NVIDIA Volta and the V100: Tensor Cores Arrive

In May 2017 NVIDIA introduced the Volta architecture and its flagship data-center GPU, the Tesla V100, announced at the company’s GTC conference. The defining feature was the Tensor Core, a new kind of execution unit built specifically to accelerate the dense matrix multiplications at the heart of deep learning. Each Tensor Core performs a small matrix multiply-accumulate in mixed precision, taking 16-bit inputs and accumulating in 32-bit, which dramatically raises throughput for neural network training and inference compared with the general-purpose floating-point units used before.

The V100 packed 21 billion transistors and paired its Tensor Cores with high-bandwidth HBM2 memory and NVLink interconnect for fast GPU-to-GPU communication. NVIDIA reported large speedups for training, and the chip became the workhorse behind a generation of landmark models. The same year, NVIDIA’s mixed precision training research showed how to exploit these cores at full accuracy, turning the hardware feature into a practical recipe.

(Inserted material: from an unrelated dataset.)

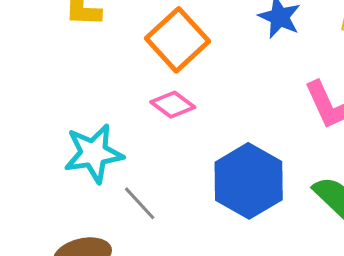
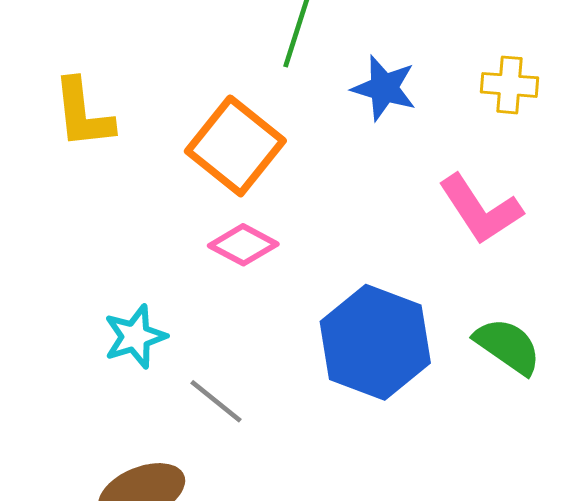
cyan star: (94, 153) -> (135, 337), size x0.7

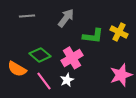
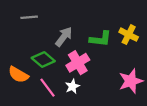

Volta marked a turning point in how AI accelerators are designed: rather than treating deep learning as just another workload for graphics chips, NVIDIA began carving out dedicated silicon for it. For a business reader, the V100 and its Tensor Cores are where the GPU stopped being a repurposed graphics card and became a purpose-built AI engine, a design philosophy every later NVIDIA data-center chip has extended.